# One-time pad without zero: proof check

I started learning cryptography and tried to work through this problem: consider one-time pad where $$\mathcal{M}=\mathcal{C}=\{0,1\}^n$$ and $$\mathcal{K}=\{0,1\}^n\setminus 0^n$$ (call this scheme $$\Pi$$). Find $$\Pr[\text{PrivK}_{\mathcal{A},\Pi}^{eav}=1]$$.

My attempt: $$\Pr[\text{PrivK}_{\mathcal{A},\Pi}^{eav}=1]$$=$$\frac{1}{2}\Pr[\text{PrivK}_{\mathcal{A},\Pi}^{eav}=1\mid b=0] + \frac{1}{2}\Pr[\text{PrivK}_{\mathcal{A},\Pi}^{eav}=1\mid b=1]$$.

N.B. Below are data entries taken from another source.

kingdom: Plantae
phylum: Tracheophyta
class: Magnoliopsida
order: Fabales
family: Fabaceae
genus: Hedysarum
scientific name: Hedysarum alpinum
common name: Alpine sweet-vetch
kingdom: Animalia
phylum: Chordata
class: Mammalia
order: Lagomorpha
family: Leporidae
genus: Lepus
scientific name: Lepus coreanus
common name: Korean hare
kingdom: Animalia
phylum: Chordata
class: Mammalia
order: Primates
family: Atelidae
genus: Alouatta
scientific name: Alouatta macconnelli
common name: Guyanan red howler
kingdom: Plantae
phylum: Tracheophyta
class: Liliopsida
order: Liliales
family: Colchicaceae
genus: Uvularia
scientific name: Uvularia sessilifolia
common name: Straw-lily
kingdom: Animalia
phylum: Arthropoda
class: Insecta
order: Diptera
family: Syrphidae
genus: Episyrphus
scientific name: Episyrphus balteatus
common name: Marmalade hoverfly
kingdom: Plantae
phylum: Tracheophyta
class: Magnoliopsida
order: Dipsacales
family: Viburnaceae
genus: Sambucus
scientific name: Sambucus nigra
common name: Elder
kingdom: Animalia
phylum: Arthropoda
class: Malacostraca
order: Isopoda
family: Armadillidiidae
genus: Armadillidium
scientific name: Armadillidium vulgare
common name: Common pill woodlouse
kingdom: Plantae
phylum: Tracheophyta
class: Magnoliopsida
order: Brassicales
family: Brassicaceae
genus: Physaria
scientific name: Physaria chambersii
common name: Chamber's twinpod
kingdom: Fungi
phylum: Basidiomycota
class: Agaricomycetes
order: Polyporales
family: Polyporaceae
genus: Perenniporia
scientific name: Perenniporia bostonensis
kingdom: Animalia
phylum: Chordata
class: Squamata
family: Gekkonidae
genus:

Focus on $$\Pr[\text{PrivK}_{\mathcal{A},\Pi}^{eav}=1\mid b=0]$$. The "problematic" case is when the ciphertext is $$m_1$$ because the adversary knows for sure that in this case $$b=0$$. in all other cases of the ciphertext, this behaves like regular OTP and thus the best the adversary can do is flip a coin. Formally: $$\Pr[\text{PrivK}_{\mathcal{A},\Pi}^{eav}=1\mid b=0]=\Pr[c=m_1]+\frac{1}{2}\Pr[c\neq m_1]$$ but $$\Pr[c=m_1]=\Pr[k=m_1\oplus m_0]=\frac{1}{|\mathcal{K}|}$$ so: $$\Pr[\text{PrivK}_{\mathcal{A},\Pi}^{eav}=1\mid b=0]=\frac{1}{2}+\frac{1}{2|\mathcal{K}|}$$ the same exact argument can be done when $$b=1$$ so finally: $$\Pr[\text{PrivK}_{\mathcal{A},\Pi}^{eav}=1]=\frac{1}{2}+\frac{1}{2|\mathcal{K}|}$$

Is it correct?

Edit:

• define the technical term Priv_{blah}^{bla} that you use. the question is unreadable otherwise. Oct 24, 2021 at 22:01
• @kodlu edited. let me know if there's anything else needed. Oct 25, 2021 at 3:40

No your reasoning is wrong. If I consider an attacker $$\mathcal{A}$$ which output $$0$$ during any execution, we obtain $$\Pr[\text{PrivK}_{\mathcal{A},\Pi}^{eav}=1\mid b=0]=1$$. Then your computation $$\Pr[\text{PrivK}_{\mathcal{A},\Pi}^{eav}=1]=\frac{1}{2}+\frac{1}{2|\mathcal{K}|}$$ is wrong.
Hint: Do not cut relatively to $$b$$.